What I mean by gender scripts is that nearly all women—whether feminist or not—are raised with ideas about delicacy; nearly all men—whether a former president or not—are raised with ideas about protectiveness. What can give a person irritatsia is when the scripts are uncertain. Bill Clinton is a feminist man who has forged a partnership with a woman who is his equal; he has given real support to her. He hasn’t been perfect. But the gender trap in this situation isn’t his clinging to old ideas of male privilege, it is not having a way to reconcile all those expectations about gallantry with the expectations Bill has bought into about equality in his marriage. And if you are a man reading this you may recall times when you have felt damn irritable, maybe even sometimes reactive, when it seems impossible to get it right.

From the look of Todd Purdum’s Vanity Fair piece, it seems impossible for Bill to get it right. Turns out it is impossible for any of us to get it right. Including TP. And I think that understanding that is being nice.

NCRW Plenary – Post #7

Ok, it’s Q&A time—generally the best part of any panel IMHO. And here we have Sandi Morgen taking the mike, expressing deep frustration about the “down tone” of this panel. We have an African American running for President, people! Applause. Says Morgen, “Women’s organizations that take a down tone right now are not helping to build the coalition that we need right now to build.”

Kim Gandy responds, asking for recognition that it’s only been a few days, and that there’s a group of people who are hurting out there (HRC supporters), and in a little bit of mourning—just as it would be in the case of the reverse. She calls for an understanding of that. And then she references a column she wrote last night about her daughters who were too young to pay attention to the 2004 election, but who were engaged in this one. Says Gandy, “They saw a woman and an African American run against each other for President. For them, forever, that’s what a Presidential election is. That’s who runs for President. My daughters will grow up never knowing a time when only white men could be considered serious candidates for president. And that is truly groundbreaking.”

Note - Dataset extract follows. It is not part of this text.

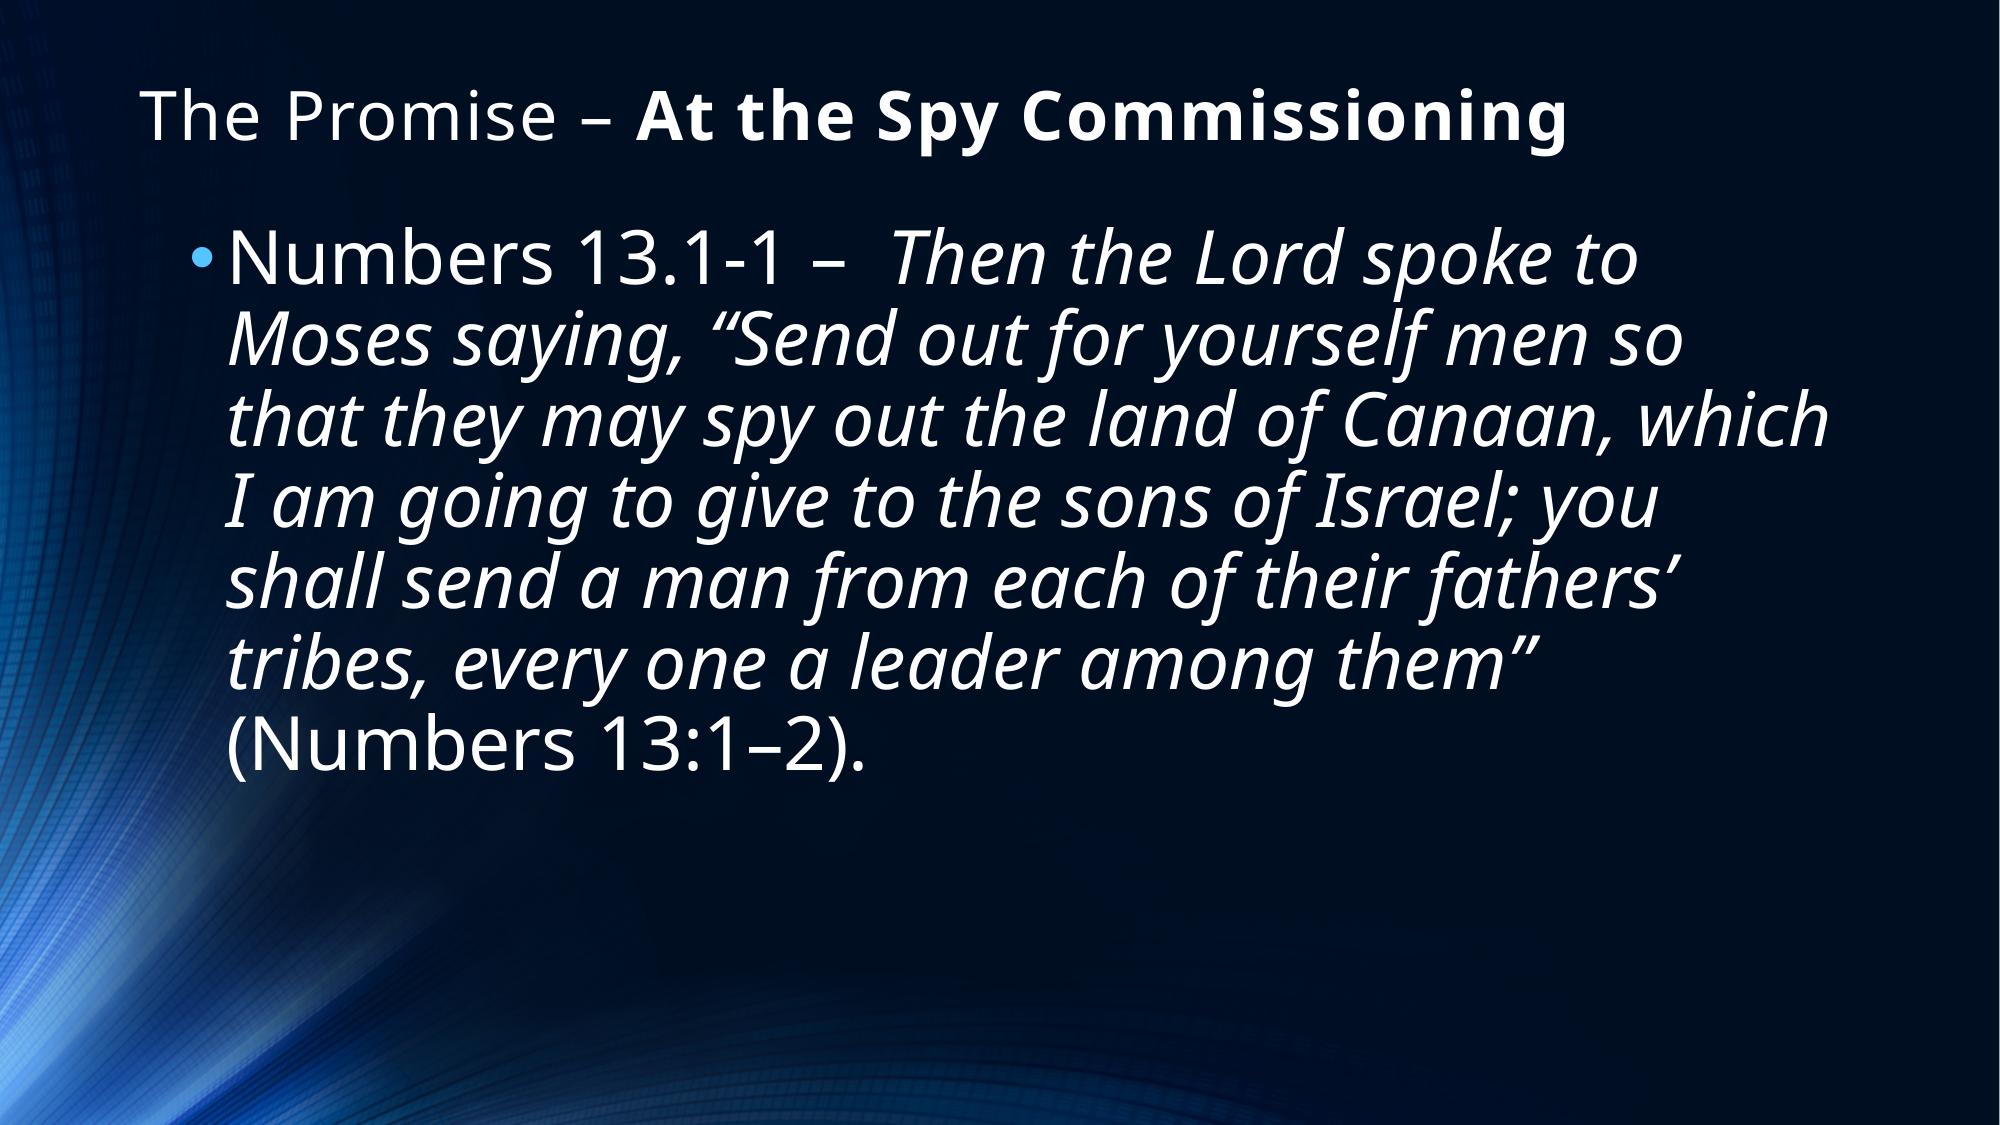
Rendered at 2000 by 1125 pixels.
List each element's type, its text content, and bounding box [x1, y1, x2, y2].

list Numbers 13.1-1 – Then the Lord spoke to Moses saying, “Send out for yourself men so that they may spy out the land of Canaan, which I am going to give to the sons of Israel; you shall send a man from each of their fathers’ tribes, every one a leader among them” (Numbers 13:1–2). [174, 212, 1850, 1025]
title The Promise – At the Spy Commissioning [124, 24, 1863, 163]
picture [0, 0, 2000, 1125]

Interesting convo about race and gender follows….Feminism’s uncomfortable history with race….How did women of color make their choices in this election?….An audience member says that Frederick Douglas was the only one of all the people at Seneca Falls to truly address a human rights agenda and frame women’s rights as human rights….

Ok, I’ve got to sign off. ‘Til tomorrow!

NCRW Plenary – Post #6

Marie Wilson, The White House Project, who has a history of being a good trend predictor, predicts that this is the cutting edge of the women’s time. (Agree? Disagree?) Snippets:

“This election has been research on the hoof, if you will.”

“Things have changed permanently because of HRC’s run. To begin with, we’ll never have to poll the question ‘would you vote for a woman president?’ again. Because they did!”

“If HRC had come out of the gate talking about bringing people together, it wouldn’t have worked for her. It worked for Obama. But HRC had to come out ‘tough’ and ‘competent.’ She got into fierce mode—‘I will fight for you.’”

“The sexism in America came flat out. So now at least you can talk about it. That’s always a step forward.”

“Because of HRC, three-year-old women are talking about politics.”

“We need research. The Humphrey Center in Minnesota is doing research now on a new women’s political movement, and that we need to do much more.”